Carré Blanc

Une image n’est pas un mot

d'Lëtzebuerger Land du 16.09.2011

Que ce soit l’architecture froide et glaciale des banques Dexia à Belval ou à Luxembourg-Ville, les tours d’appartements aux cellules identiques à Dommeldange, voire la facture du tunnel en béton qui relie le Plateau Saint-Esprit à la côte d’Eich, le Luxembourg se prête très bien comme décor glauque et morbide au film d’anticipation Carré Blanc, premier long-métrage du français Jean-Baptiste Leonetti, coproduit par Donato Rotunno chez Tarantula.

Soulignons la maitrise formelle de cet artisan de la publicité : Leonetti sculpte avec la lumière, cadre comme un photographe et choisit ses couleurs comme un peintre. Enfin un cinéaste français qui utilise de nouveau les ressorts plastiques du cinéma pour poser une atmosphère et raconter par les images et le montage une histoire qui n’avance pas uniquement grâce aux dialogues, le tout sans disposer d’un budget pharamineux. Le montage est bouleversant par sa lenteur à laquelle un spectateur contemporain n’est plus habitué aujourd’hui, surtout s’il est forcé d’additionner deux images pour qu’émerge dans l’interstice une troisième, un plaisir actif au lieu de n’être que du divertissement à l’état pur. Loin des sentiers battus des codes narratifs d’un film de genre classique, la vision d’un homme particulier résonne dans les images et leur assemblage.

Si Stanley Kubrick est pour Leonetti un cinéaste modèle qu’il admire pour ses capacités de metteur en scène, il semble avoir oublié que ce dernier avait aussi un goût prononcé pour la littérature. A Clockwork Orange est un chef d’œuvre du septième art mais avant tout l’adaptation du roman éponyme d’Anthony Burgess, qui, de par son invention d’un nouveau langage pour les besoins de son récit intriqué, avait une histoire passionnante à raconter, ce qui n’est pas vraiment le cas chez Leonetti. Si son postulat « l’atmosphère génère l’histoire et l’histoire génère l’atmosphère » est valable et juste, l’histoire de Leonetti demeure trop balbutiante.

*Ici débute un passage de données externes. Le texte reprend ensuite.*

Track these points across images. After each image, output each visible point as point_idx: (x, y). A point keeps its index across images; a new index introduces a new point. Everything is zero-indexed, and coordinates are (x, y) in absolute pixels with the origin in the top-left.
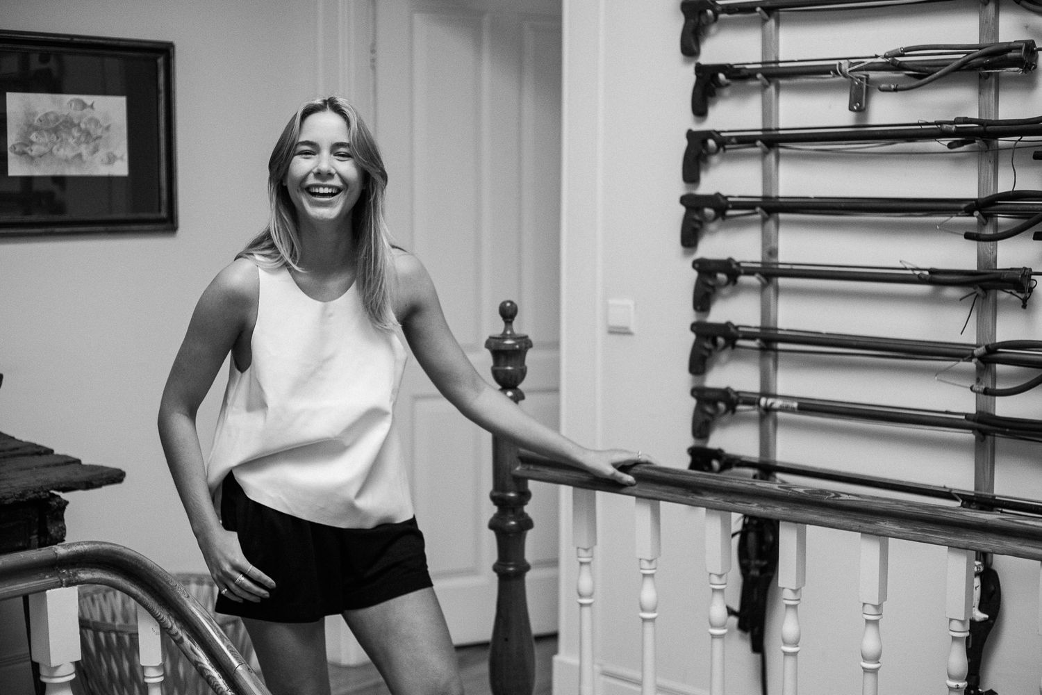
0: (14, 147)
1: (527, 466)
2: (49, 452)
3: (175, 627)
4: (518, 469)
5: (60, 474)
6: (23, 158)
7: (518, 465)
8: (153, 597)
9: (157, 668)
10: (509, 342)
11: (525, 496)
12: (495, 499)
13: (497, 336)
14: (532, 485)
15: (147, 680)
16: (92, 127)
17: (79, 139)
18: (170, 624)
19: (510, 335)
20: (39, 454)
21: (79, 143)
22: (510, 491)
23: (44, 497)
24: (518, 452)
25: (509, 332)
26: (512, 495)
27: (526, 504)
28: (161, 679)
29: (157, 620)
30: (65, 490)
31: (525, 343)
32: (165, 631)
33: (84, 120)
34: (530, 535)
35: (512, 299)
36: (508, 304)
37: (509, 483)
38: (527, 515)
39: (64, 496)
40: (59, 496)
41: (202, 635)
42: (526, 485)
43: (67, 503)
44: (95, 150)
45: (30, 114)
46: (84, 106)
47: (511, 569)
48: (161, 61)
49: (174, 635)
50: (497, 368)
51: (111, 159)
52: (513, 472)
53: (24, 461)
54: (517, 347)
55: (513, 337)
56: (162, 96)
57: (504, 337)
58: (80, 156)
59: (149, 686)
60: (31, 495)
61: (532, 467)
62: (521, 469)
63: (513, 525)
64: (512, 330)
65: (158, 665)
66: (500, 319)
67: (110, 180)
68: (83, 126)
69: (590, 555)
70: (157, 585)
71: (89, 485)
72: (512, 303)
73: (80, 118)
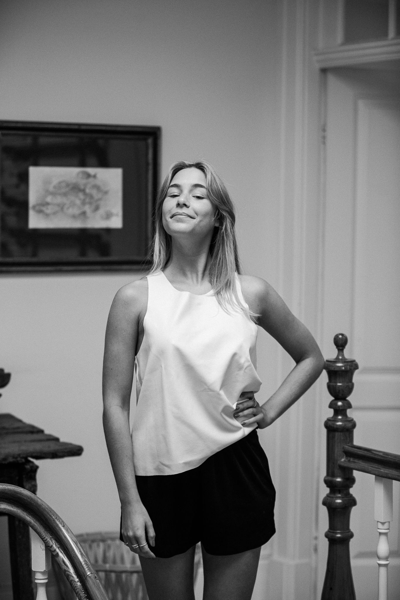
0: (34, 207)
1: (349, 458)
2: (41, 431)
3: (54, 546)
4: (343, 460)
5: (38, 447)
6: (41, 215)
7: (342, 458)
8: (42, 525)
9: (43, 573)
10: (340, 365)
11: (351, 481)
12: (329, 483)
13: (332, 360)
14: (356, 474)
15: (37, 581)
16: (94, 192)
17: (84, 200)
18: (51, 544)
19: (342, 359)
20: (32, 432)
21: (84, 203)
22: (337, 477)
23: (20, 462)
24: (343, 448)
25: (340, 357)
26: (339, 480)
27: (352, 487)
28: (46, 581)
29: (43, 541)
30: (38, 458)
31: (352, 366)
32: (48, 549)
33: (89, 186)
34: (354, 511)
35: (343, 333)
36: (340, 336)
37: (337, 471)
38: (352, 495)
39: (37, 462)
40: (32, 462)
41: (69, 552)
42: (352, 473)
43: (37, 467)
44: (97, 208)
45: (47, 182)
46: (89, 176)
47: (339, 535)
48: (150, 141)
49: (53, 551)
50: (331, 384)
51: (108, 216)
52: (339, 462)
53: (17, 437)
54: (343, 368)
55: (344, 361)
56: (151, 167)
57: (337, 360)
58: (84, 213)
59: (38, 585)
60: (11, 460)
61: (352, 460)
62: (345, 461)
63: (340, 503)
64: (343, 356)
65: (43, 571)
66: (335, 347)
67: (108, 231)
68: (88, 191)
69: (387, 528)
70: (44, 517)
71: (54, 455)
72: (342, 335)
73: (85, 185)
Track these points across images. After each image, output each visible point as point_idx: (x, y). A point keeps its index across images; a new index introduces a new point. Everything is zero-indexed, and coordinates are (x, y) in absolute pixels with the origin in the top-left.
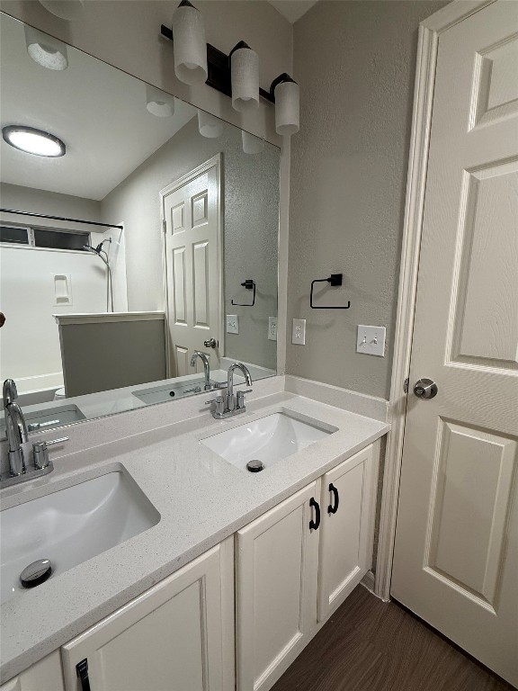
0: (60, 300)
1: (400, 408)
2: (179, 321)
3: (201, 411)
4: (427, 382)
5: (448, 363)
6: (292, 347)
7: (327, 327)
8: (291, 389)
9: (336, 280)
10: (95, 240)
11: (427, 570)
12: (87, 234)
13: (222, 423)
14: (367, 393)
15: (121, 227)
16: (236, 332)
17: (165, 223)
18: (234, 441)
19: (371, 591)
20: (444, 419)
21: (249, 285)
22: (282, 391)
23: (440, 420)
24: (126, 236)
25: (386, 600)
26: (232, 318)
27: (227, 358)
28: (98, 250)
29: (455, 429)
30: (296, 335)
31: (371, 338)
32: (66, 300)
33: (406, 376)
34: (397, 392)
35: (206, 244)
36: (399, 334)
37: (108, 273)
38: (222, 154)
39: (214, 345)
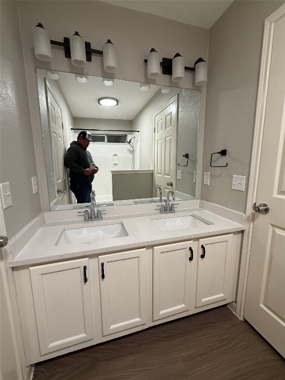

L’univers concentrationnaire qui rappelle 1984 de Georgees Orwell, et dans lequel son histoire d’amour baigne se résume en une ligne : dans un monde où les faibles sont tués pour finir par devenir de la viande hachée, il faut faire semblant et se ranger du côté des plus forts afin de survivre. À l’intérieur de cet univers, un couple dysfonctionnel essaie tant bien que mal de retrouver le lien qui les a unis dans leur enfance. Philippe (Sami Bouajila) est devenu un monstre normal, ceux que Marie (Julie Gayet) arrive à dévisager du premier coup d’œil.

Avec ses jeux psychologiques et ses épreuves physiques inhumaines, qui sont supposés faire allusion par le biais d’une exagération caricaturale aux techniques de recrutement d’un département des relations [-]humaines d’aujourd’hui, Philippe s’est parfaitement intégré dans le système et fait un peu trop bien semblant selon Marie. Un brin d’humanité survit en lui, et c’est à celui-ci qu’elle s’accroche pour retrouver l’homme dont elle est tombée amoureuse.

La sous-intrigue qui esquisse l’histoire de l’agent de sécurité au sourire implacable, résume la faiblesse scénaristique de Leonetti. Quand il doit creuser et aller chercher derrière ce gros plan du sourire parfait de l’agent de sécurité, il n’arrive pas à nous conter son histoire. La même chose vaut pour Marie, qui n’est que suggérée, alors que la clé de l’histoire de Carré Blanc se situe chez elle. Leonetti semble éprouver plus de fascination à montrer la déchéance d’un monde qui a mal tourné en s’enfermant dans son monde esthétisé que de nous plonger dans la complexité émotionnelle de ses protagonistes.